We can use the resulting `schema` as usual:

In [4]:
Pivot


from pyspark.sql.types import DateType, LongType

from typedspark import Column, Schema


class DynamicallyLoadedSchema(Schema):
    pet_id: Column[LongType]
    influenza: Column[DateType]
    lyme: Column[DateType]
    rabies: Column[DateType]

In [5]:
pivot.filter(Pivot.influenza.isNotNull()).show()
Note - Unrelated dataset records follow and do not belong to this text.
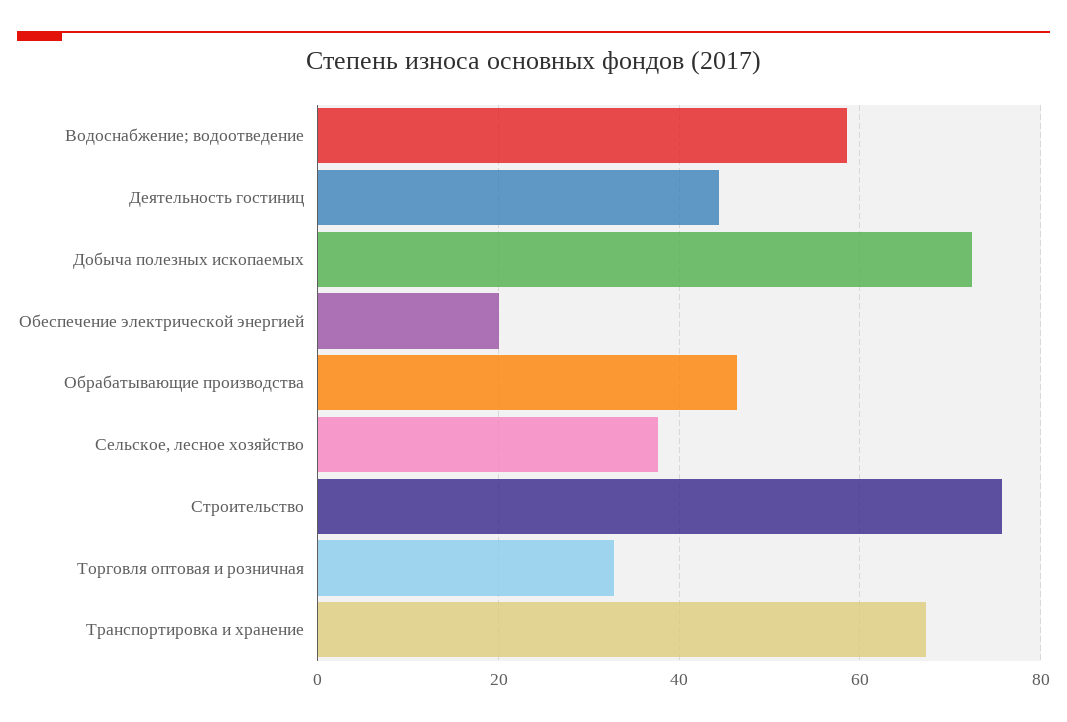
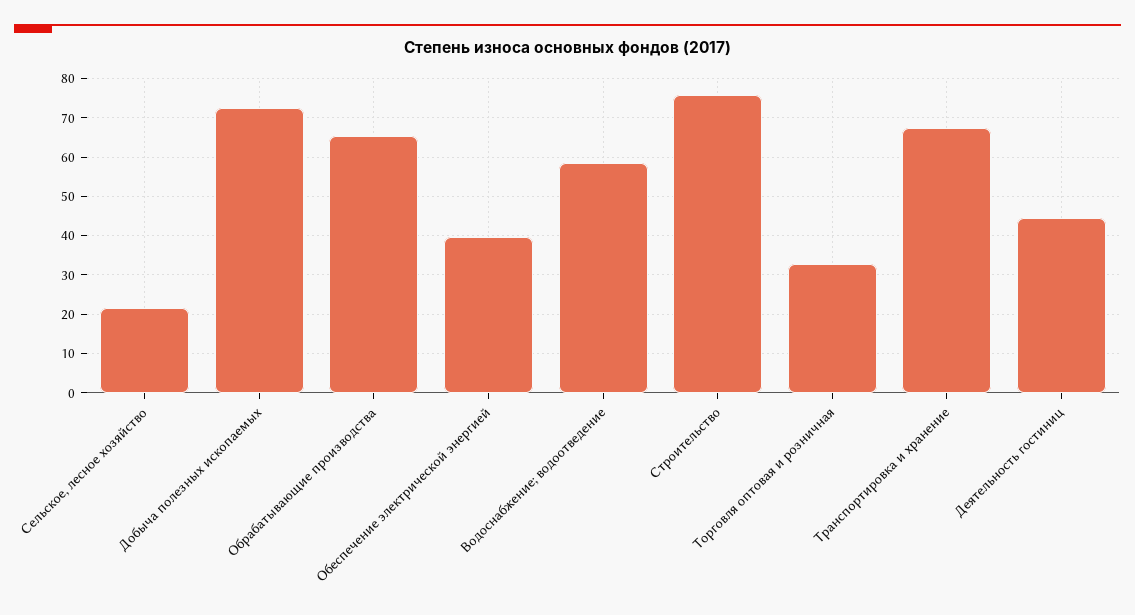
  {
    "Водоснабжение; водоотведение": 58,
    "Деятельность гостиниц": 44,
    "Добыча полезных ископаемых": 72,
-   "Обеспечение электрической энергией": 20,
+   "Обеспечение электрической энергией": 40,
-   "Обрабатывающие производства": 46,
+   "Обрабатывающие производства": 66,
-   "Сельское, лесное хозяйство": 38,
+   "Сельское, лесное хозяйство": 22,
    "Строительство": 76,
    "Торговля оптовая и розничная": 32,
    "Транспортировка и хранение": 68
  }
+------+----------+----------+----------+
|pet_id| influenza|      lyme|    rabies|
+------+----------+----------+----------+
|     2|2023-10-03|      NULL|2023-10-08|
|     3|2023-10-05|2023-10-04|2023-10-14|
+------+----------+----------+----------+



## Monkeypatch

We also support doing the above directly in a function-chain using a monkeypatch. 

In [6]:
pivot, Pivot = (
    vaccinations.groupby(Vaccinations.pet_id)
    .pivot(Vaccinations.vaccine_name.str)
    .agg(first(Vaccinations.next_due_date))
    .to_typedspark()
)
pivot.show()

+------+----------+----------+----------+
|pet_id| influenza|      lyme|    rabies|
+------+----------+----------+----------+
|     1|      NULL|2023-10-17|2023-11-03|
|     2|2023-10-03|      NULL|2023-10-08|
|     3|2023-10-05|2023-10-04|2023-10-14|
+------+----------+----------+----------+



In [7]:
Pivot


from pyspark.sql.types import DateType, LongType

from typedspark import Column, Schema


class DynamicallyLoadedSchema(Schema):
    pet_id: Column[LongType]
    influenza: Column[DateType]
    lyme: Column[DateType]
    rabies: Column[DateType]

Using the monkeypatched form comes with pros and cons. The pros:

* No need for intermediate variables
* No need to import `create_schema()`
* Both contribute to a more straightforward workflow

And cons:

* The `to_typedspark()` function is glued against against the `DataFrame` class once we import anything from `typedspark`.
* This often means that `to_typedspark()` will not show up during autocomplete, so you'll have to type it yourself.
* For the same reason, typecheckers may raise a linting error.
* And finally, it only works if you've imported something from typedspark already. Shouldn't be a major problem (you'll likely have imported `Catalogs`, for example), but it's something to be aware of.